* _PROBLEM TO WORK ON_: Convert all the entries below into a Markdown table with two columns, Row and Line, putting each nonblank line in its own numbered row. Leave the pictures out of the table.

>> START DATA FOR THE TASK

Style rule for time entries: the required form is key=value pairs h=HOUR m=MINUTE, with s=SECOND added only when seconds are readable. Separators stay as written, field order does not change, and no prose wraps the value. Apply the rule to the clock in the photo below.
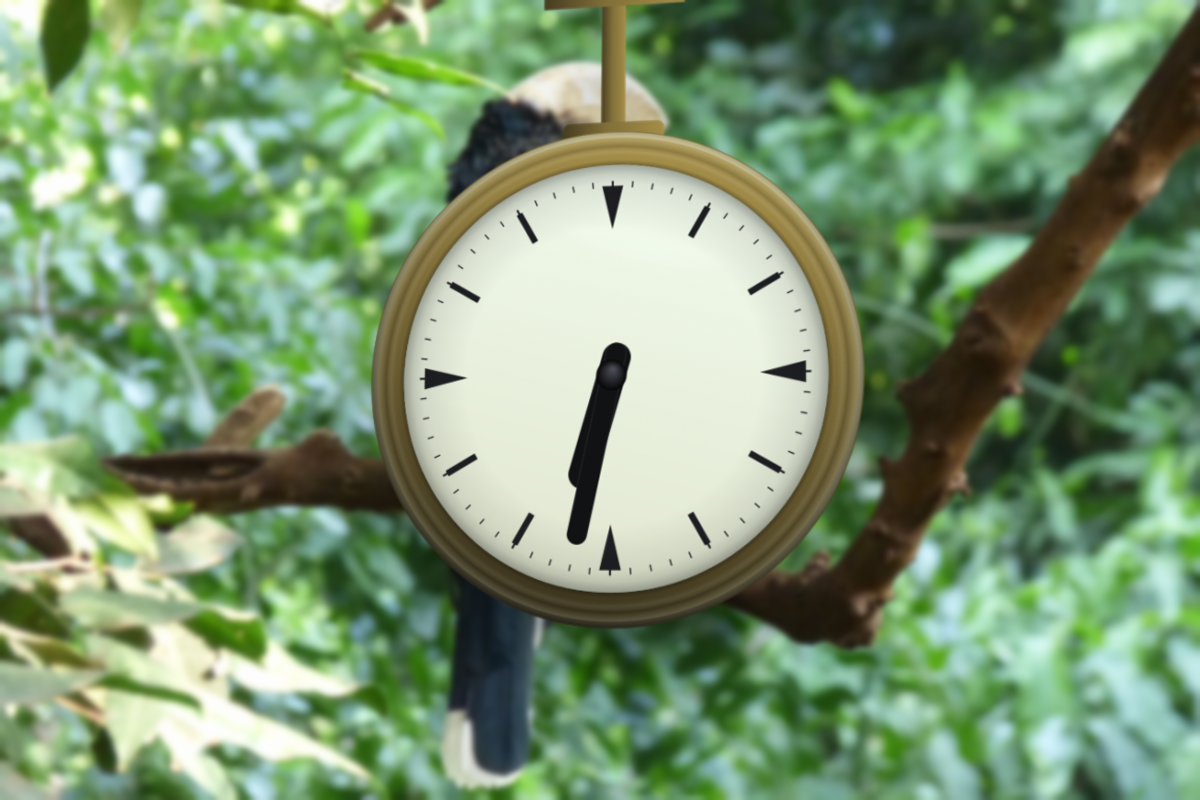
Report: h=6 m=32
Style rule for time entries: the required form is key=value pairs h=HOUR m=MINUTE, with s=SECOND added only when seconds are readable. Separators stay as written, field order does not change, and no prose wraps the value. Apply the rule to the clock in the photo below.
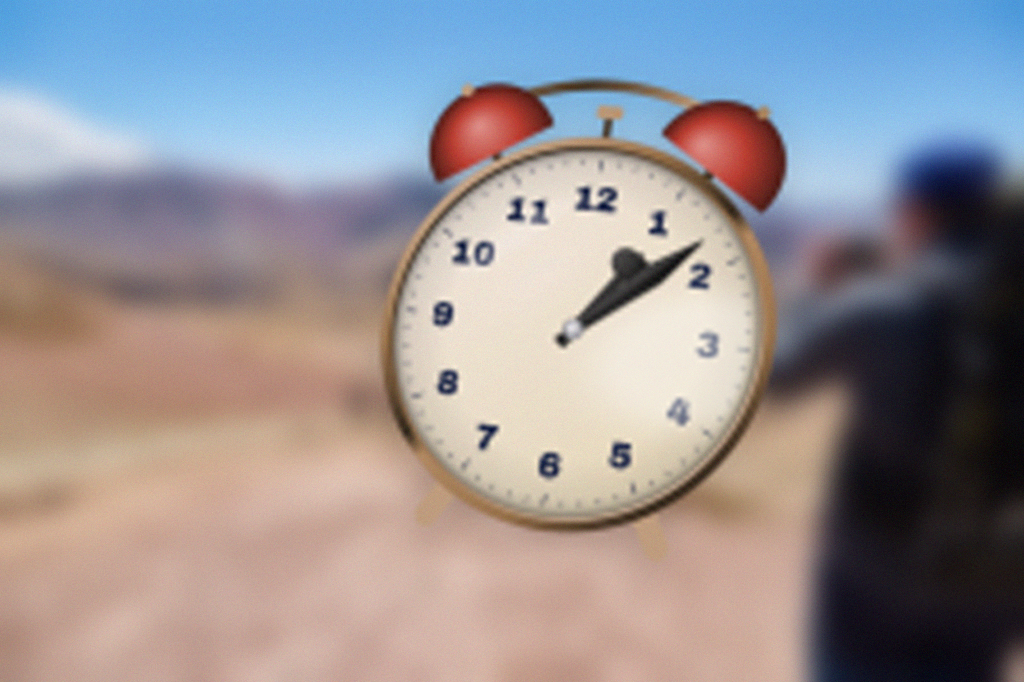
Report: h=1 m=8
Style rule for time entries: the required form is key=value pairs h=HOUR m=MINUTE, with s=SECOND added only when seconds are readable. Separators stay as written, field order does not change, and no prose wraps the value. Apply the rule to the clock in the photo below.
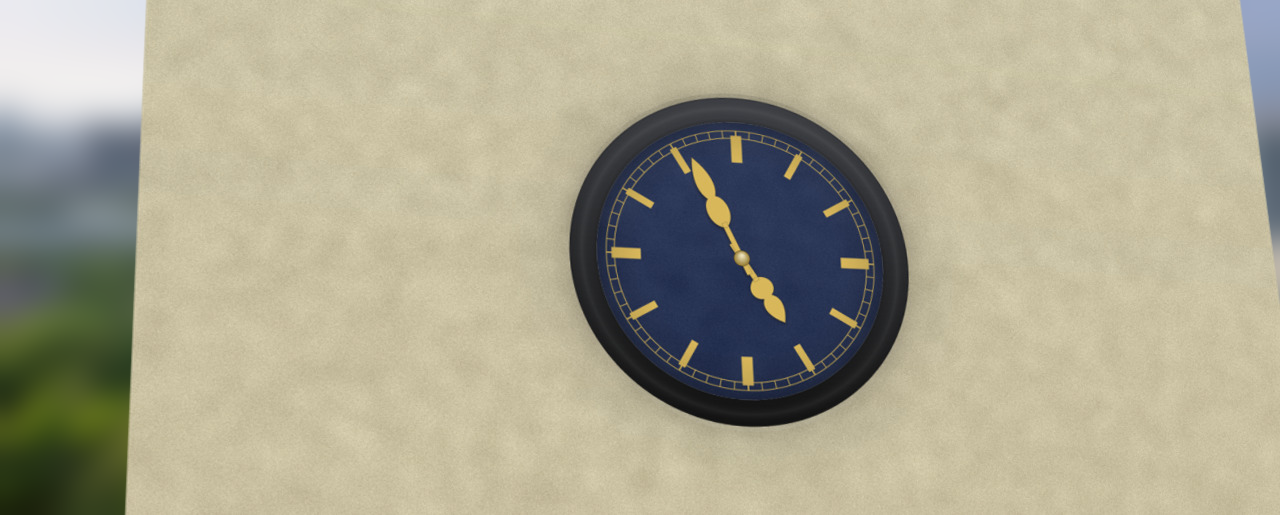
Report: h=4 m=56
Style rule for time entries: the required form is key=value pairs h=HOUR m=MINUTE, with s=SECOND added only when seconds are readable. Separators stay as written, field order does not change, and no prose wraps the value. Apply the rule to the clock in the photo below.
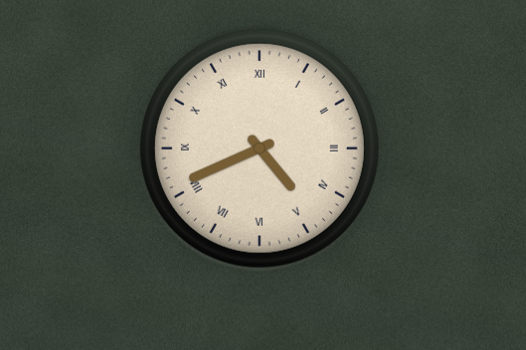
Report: h=4 m=41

>> END DATA FOR THE TASK

* _SOLUTION TO THIS TASK_:
| Row | Line |
|---|---|
| 1 | Style rule for time entries: the required form is key=value pairs h=HOUR m=MINUTE, with s=SECOND added only when seconds are readable. Separators stay as written, field order does not change, and no prose wraps the value. Apply the rule to the clock in the photo below. |
| 2 | Report: h=6 m=32 |
| 3 | Style rule for time entries: the required form is key=value pairs h=HOUR m=MINUTE, with s=SECOND added only when seconds are readable. Separators stay as written, field order does not change, and no prose wraps the value. Apply the rule to the clock in the photo below. |
| 4 | Report: h=1 m=8 |
| 5 | Style rule for time entries: the required form is key=value pairs h=HOUR m=MINUTE, with s=SECOND added only when seconds are readable. Separators stay as written, field order does not change, and no prose wraps the value. Apply the rule to the clock in the photo below. |
| 6 | Report: h=4 m=56 |
| 7 | Style rule for time entries: the required form is key=value pairs h=HOUR m=MINUTE, with s=SECOND added only when seconds are readable. Separators stay as written, field order does not change, and no prose wraps the value. Apply the rule to the clock in the photo below. |
| 8 | Report: h=4 m=41 |